Never treat a 4xx/5xx as a human/bot verdict — the human field is only present on 200.

Fields & signals reference

`fields` is a flat Record<string, string>. Sentinel infers each field's semantic type from its name. Use these standard names when you can — they unlock better AI judgements:

email, name / first-name / last-name, phone / tel, message / comment / body, subject, company / organization, address / street / city / zip, url / website.

Custom names still get scored but as type "unknown".

`signals.timeOnForm` — milliseconds from form mount to submit. The primary behavioural signal today.

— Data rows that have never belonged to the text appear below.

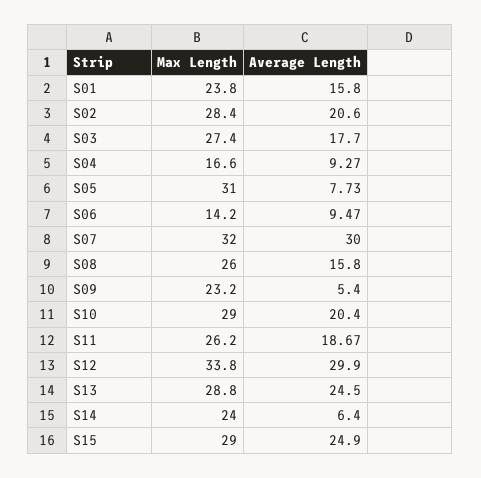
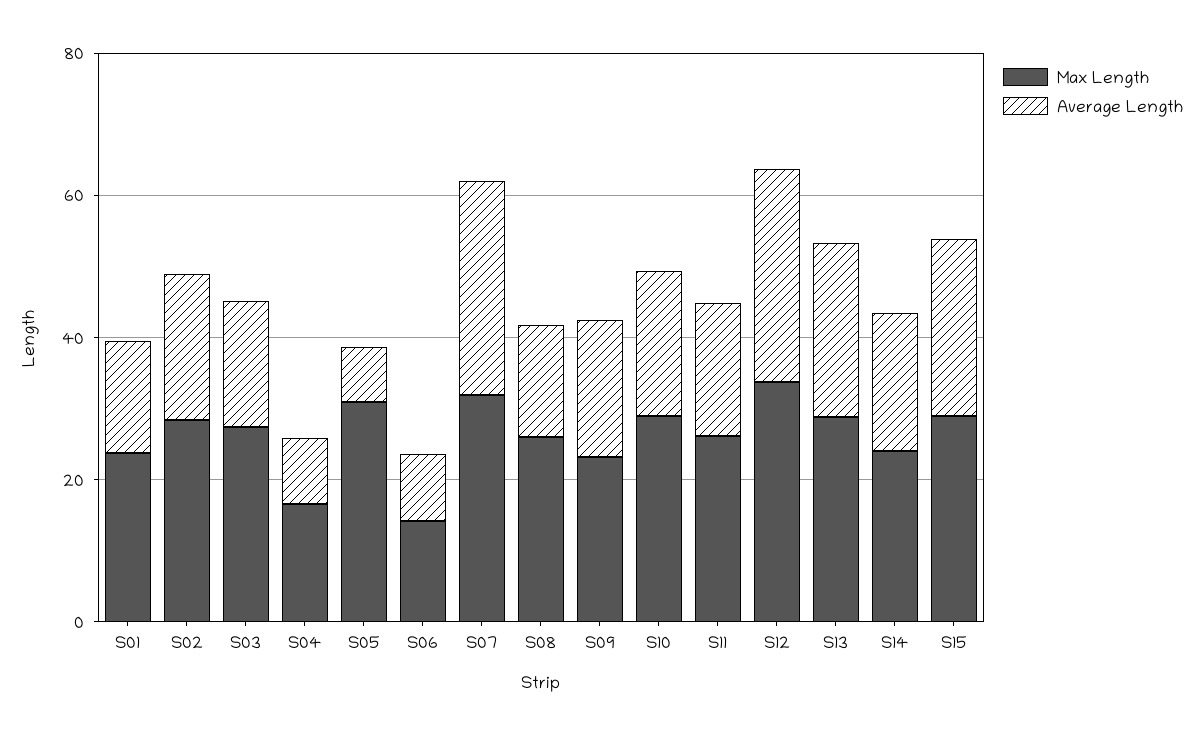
Average Length, S09: 5.4 -> 20
Average Length, S14: 6.4 -> 20

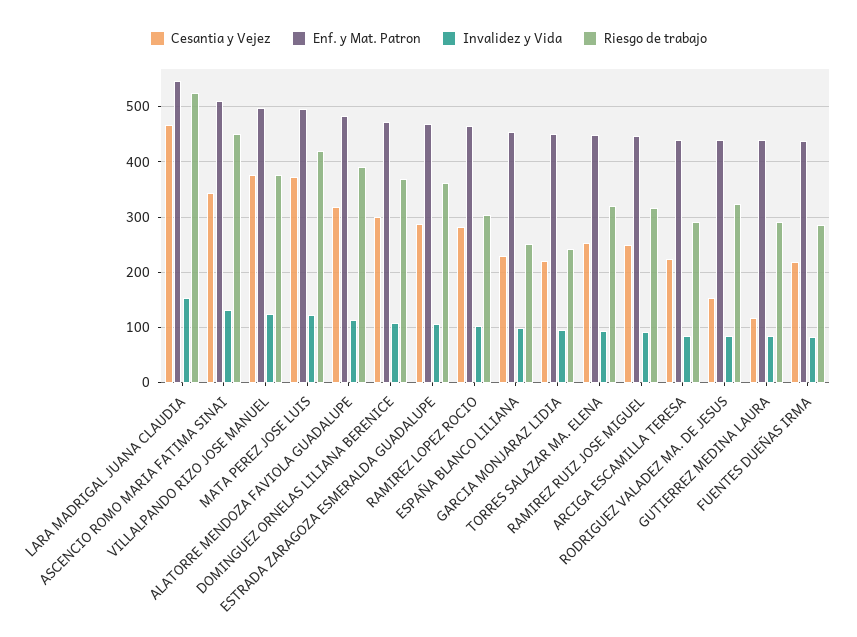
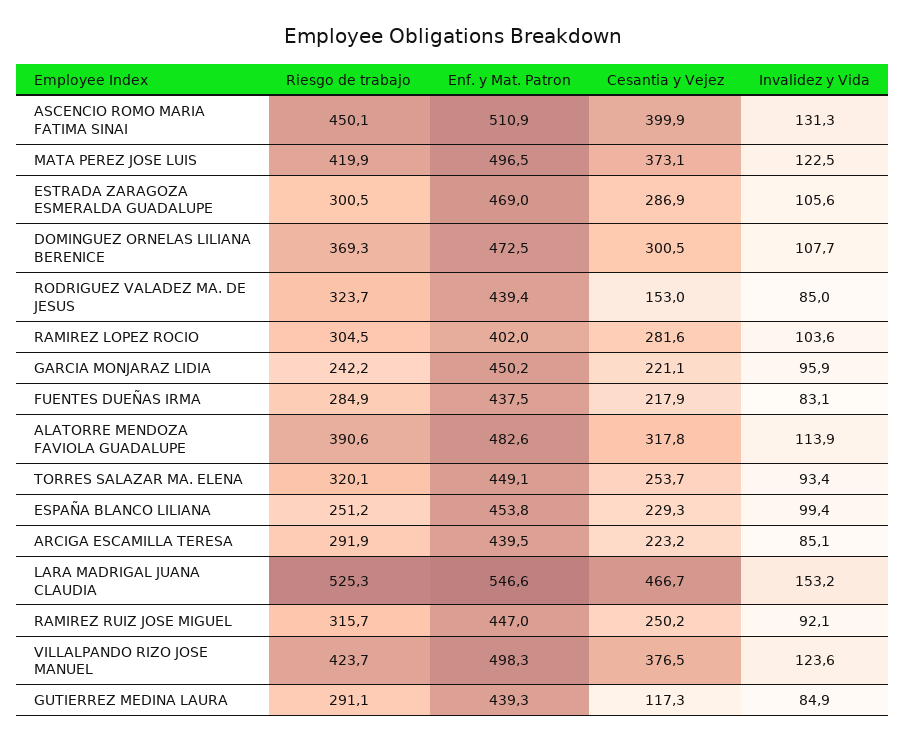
Cesantia y Vejez, ASCENCIO ROMO MARIA FATIMA SINAI: 340 -> 399.9
Riesgo de trabajo, VILLALPANDO RIZO JOSE MANUEL: 380 -> 423.7
Riesgo de trabajo, ESTRADA ZARAGOZA ESMERALDA GUADALUPE: 360 -> 300.5
Enf. y Mat. Patron, RAMIREZ LOPEZ ROCIO: 460 -> 402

`honeypot` — value of an invisible field real users won't fill. A non-empty value is a conclusive bot signal (no AI fallthrough). Pick a plausible-sounding name like website so bots actually fill it.

Testing your integration

Before going live, dry-run the heuristic engine via the score-test MCP tool — it scores synthetic inputs without persisting them:

  • honeypot: "anything" → conclusive bot, reason honeypot_filled.
  • timeOnForm: 200 (or low value) → conclusive bot, reason timing_too_fast.
  • Otherwise → "inconclusive — would fall through to AI scoring".

After launch:

  • recent-bot-reasons shows which heuristic rules are firing in production. If one reason dominates the list unexpectedly, your rule is over-triggering.
  • list-submissions + label-submission lets you mark real submissions as HUMAN or BOT to feed the AI training loop.

Common gotchas

  • Secret key in client code. sk_secret_ must stay on the server. The browser only ever sees the public pk_ key.
  • Wrong endpoint for the wrong key. /api/tokenize takes the public key (pk_...) in the request body; /api/verify takes the secret key (sk_secret_...). Mixing them produces 401s.
  • Skipping the timestamp. timestamp must be the form-load time (the same instant you start measuring timeOnForm), not Date.now() at submit.
  • Hard-failing on Sentinel errors. If Sentinel is unreachable, real users will be locked out. Always fail open.
  • Bot fills only the honeypot. Real users won't see it; bots fill every field. A filled honeypot is a 100% bot signal — short-circuit immediately if you see one before even calling /api/verify. (The token will already encode this.)

The same content is available to MCP clients via the integration-guide tool — agents and humans see identical instructions.